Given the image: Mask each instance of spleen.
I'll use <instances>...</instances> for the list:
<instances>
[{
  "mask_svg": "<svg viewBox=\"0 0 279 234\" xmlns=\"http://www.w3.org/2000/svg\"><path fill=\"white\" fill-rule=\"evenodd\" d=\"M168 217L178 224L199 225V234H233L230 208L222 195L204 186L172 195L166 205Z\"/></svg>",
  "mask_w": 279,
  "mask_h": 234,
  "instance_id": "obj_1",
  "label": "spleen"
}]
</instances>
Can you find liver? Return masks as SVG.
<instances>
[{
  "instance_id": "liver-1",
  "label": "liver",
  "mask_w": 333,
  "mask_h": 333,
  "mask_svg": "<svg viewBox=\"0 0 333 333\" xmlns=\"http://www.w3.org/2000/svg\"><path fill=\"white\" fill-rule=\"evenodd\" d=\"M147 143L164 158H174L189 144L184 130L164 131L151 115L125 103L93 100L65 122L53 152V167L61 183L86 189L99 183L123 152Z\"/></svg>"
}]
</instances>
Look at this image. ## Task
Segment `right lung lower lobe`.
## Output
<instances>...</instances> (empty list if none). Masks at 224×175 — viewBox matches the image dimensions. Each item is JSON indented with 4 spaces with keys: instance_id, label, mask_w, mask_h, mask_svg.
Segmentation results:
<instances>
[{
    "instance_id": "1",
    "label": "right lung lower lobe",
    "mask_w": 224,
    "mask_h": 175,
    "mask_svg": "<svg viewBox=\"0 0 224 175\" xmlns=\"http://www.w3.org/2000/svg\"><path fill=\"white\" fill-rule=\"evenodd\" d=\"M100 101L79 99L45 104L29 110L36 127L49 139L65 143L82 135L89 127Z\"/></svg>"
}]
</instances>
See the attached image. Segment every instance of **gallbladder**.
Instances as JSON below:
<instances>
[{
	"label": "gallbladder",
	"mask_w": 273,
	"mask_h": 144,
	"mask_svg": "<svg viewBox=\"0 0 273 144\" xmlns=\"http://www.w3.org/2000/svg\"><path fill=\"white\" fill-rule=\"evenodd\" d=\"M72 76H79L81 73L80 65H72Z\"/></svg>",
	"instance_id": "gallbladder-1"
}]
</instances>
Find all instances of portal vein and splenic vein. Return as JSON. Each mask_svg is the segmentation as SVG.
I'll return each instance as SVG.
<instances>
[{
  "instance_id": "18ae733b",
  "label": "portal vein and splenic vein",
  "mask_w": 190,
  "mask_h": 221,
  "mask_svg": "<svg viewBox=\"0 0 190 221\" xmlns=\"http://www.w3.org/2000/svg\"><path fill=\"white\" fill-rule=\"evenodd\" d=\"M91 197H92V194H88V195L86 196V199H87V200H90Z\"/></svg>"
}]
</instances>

.....

* _WRITTEN INSTRUCTION_:
Report how many lines of the items above contain the string "splenic". Give the number alone.

* _THE ANSWER_:
2